**Work order:** Pull out every line below containing the word "round".

**Stored data entries:**
'''

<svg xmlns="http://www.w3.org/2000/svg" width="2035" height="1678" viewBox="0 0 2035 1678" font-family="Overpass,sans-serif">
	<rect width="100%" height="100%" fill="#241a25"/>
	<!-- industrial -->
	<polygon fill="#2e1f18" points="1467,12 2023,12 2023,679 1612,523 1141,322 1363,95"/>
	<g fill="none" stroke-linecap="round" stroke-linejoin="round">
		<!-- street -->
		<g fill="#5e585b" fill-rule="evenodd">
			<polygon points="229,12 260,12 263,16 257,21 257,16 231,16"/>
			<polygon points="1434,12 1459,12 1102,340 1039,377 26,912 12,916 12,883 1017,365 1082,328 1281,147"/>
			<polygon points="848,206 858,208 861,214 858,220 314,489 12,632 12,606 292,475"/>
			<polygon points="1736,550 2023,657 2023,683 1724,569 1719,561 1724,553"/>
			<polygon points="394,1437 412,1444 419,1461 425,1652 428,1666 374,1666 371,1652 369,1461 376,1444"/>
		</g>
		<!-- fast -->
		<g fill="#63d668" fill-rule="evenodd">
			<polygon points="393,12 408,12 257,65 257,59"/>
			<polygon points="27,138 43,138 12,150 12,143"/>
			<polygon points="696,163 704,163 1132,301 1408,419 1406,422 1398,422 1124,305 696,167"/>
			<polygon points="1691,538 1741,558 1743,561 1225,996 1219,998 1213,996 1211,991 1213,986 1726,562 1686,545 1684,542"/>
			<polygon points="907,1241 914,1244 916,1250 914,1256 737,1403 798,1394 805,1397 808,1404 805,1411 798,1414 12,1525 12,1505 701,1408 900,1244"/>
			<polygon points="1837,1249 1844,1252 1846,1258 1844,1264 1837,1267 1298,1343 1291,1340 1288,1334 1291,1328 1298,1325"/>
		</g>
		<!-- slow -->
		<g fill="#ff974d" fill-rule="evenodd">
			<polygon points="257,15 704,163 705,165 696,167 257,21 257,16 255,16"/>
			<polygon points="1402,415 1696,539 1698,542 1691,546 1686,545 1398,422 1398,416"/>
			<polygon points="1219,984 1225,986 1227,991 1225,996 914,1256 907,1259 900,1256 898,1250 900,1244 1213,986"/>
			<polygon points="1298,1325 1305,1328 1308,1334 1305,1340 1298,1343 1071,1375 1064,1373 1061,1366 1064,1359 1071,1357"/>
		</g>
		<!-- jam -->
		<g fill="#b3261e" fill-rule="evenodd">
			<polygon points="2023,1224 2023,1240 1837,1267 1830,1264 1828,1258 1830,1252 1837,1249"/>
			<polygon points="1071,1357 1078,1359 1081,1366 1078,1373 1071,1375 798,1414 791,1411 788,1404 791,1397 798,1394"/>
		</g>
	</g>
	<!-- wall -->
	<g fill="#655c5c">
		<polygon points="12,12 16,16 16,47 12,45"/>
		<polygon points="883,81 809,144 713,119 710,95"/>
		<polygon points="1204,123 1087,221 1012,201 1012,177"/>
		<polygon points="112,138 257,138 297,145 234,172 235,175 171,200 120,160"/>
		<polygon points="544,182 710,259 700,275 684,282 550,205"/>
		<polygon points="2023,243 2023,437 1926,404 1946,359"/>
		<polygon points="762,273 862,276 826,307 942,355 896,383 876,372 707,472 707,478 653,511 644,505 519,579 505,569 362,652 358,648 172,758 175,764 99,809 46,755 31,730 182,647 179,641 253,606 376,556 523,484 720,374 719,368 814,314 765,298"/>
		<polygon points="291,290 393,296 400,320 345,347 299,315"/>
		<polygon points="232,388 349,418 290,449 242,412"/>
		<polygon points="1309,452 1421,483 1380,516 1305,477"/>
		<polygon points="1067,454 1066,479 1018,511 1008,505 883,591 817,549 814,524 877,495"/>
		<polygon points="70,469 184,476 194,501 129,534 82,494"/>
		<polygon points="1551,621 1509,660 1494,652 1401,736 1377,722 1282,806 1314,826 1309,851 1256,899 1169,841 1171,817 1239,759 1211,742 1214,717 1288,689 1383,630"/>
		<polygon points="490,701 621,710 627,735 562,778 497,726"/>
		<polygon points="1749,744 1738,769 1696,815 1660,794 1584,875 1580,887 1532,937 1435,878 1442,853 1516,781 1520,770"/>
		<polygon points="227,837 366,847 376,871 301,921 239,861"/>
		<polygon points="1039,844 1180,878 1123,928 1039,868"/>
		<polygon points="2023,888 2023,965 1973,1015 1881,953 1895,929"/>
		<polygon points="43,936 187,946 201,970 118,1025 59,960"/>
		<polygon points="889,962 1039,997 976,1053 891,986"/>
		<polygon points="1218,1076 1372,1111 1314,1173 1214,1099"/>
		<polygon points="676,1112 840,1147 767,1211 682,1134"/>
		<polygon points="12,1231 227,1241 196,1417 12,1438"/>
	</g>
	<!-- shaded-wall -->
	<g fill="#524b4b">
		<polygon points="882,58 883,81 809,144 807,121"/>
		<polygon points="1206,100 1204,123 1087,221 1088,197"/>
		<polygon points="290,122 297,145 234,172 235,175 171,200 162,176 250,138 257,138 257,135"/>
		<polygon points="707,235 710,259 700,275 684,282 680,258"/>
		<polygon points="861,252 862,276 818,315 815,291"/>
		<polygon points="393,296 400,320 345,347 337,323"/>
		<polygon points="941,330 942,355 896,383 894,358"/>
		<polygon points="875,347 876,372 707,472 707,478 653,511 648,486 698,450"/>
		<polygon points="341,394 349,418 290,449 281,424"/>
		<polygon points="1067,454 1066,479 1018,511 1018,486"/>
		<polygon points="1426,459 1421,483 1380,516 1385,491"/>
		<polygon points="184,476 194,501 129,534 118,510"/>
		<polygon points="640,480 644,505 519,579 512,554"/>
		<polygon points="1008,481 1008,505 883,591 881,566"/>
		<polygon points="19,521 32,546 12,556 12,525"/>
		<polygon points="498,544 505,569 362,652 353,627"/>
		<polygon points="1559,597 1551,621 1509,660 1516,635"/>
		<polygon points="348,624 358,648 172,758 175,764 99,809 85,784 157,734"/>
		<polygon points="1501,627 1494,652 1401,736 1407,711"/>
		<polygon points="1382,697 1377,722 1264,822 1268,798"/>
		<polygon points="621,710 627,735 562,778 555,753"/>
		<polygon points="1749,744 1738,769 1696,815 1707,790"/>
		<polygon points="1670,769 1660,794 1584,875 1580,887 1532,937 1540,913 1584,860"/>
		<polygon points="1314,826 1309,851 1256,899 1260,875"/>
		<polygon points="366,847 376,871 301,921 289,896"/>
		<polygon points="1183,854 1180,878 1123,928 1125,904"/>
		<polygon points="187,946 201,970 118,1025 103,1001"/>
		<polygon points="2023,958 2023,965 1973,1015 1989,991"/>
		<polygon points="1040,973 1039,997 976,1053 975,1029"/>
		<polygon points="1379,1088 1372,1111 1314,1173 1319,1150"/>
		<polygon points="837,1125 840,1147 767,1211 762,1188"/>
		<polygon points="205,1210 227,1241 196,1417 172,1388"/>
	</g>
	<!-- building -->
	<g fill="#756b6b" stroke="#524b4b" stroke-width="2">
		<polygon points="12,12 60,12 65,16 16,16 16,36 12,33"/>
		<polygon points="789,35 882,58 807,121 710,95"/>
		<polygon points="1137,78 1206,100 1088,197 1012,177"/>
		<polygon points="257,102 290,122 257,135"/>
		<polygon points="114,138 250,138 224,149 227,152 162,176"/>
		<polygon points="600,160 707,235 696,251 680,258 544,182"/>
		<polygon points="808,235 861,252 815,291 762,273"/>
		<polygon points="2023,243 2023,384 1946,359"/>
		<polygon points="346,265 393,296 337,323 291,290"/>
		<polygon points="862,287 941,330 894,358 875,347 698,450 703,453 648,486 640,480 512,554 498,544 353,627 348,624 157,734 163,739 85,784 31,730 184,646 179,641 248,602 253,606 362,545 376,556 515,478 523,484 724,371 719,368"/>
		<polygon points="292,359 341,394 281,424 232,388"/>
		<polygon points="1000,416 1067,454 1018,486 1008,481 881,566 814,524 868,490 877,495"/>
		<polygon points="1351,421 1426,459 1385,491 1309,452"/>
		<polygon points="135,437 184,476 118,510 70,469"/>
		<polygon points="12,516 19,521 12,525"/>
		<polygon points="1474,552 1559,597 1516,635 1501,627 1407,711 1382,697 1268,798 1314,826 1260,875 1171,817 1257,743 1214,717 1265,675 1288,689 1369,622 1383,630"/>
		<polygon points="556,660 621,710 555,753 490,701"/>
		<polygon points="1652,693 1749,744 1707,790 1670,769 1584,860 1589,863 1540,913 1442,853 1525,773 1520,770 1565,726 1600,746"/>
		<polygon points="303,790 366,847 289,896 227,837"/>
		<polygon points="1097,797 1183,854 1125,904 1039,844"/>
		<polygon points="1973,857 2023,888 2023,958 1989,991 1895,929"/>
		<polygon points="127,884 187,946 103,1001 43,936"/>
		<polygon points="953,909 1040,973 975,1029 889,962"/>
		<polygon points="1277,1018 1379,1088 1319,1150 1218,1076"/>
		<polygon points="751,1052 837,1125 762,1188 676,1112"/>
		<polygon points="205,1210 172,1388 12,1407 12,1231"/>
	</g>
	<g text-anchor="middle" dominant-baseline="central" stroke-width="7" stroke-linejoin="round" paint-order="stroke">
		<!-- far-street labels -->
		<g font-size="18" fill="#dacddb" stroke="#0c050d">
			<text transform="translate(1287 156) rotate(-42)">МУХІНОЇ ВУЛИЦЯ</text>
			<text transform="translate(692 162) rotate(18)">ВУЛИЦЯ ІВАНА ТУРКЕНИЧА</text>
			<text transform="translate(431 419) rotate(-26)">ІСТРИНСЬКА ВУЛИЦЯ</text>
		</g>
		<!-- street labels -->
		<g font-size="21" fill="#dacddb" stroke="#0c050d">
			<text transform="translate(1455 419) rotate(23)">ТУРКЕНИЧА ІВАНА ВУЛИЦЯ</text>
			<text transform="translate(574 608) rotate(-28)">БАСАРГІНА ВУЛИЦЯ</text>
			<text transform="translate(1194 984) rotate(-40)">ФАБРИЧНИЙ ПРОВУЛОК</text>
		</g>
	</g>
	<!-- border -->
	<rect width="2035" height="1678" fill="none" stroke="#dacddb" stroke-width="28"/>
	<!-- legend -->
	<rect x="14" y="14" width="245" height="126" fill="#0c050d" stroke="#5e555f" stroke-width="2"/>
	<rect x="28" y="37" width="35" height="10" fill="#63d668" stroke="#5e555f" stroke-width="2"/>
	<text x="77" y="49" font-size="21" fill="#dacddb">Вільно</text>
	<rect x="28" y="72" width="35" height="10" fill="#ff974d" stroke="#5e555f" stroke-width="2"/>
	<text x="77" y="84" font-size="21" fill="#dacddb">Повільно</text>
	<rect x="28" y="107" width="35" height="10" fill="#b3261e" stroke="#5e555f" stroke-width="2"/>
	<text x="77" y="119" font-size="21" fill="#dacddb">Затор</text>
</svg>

'''

**Response area:**
	<g fill="none" stroke-linecap="round" stroke-linejoin="round">
	<g text-anchor="middle" dominant-baseline="central" stroke-width="7" stroke-linejoin="round" paint-order="stroke">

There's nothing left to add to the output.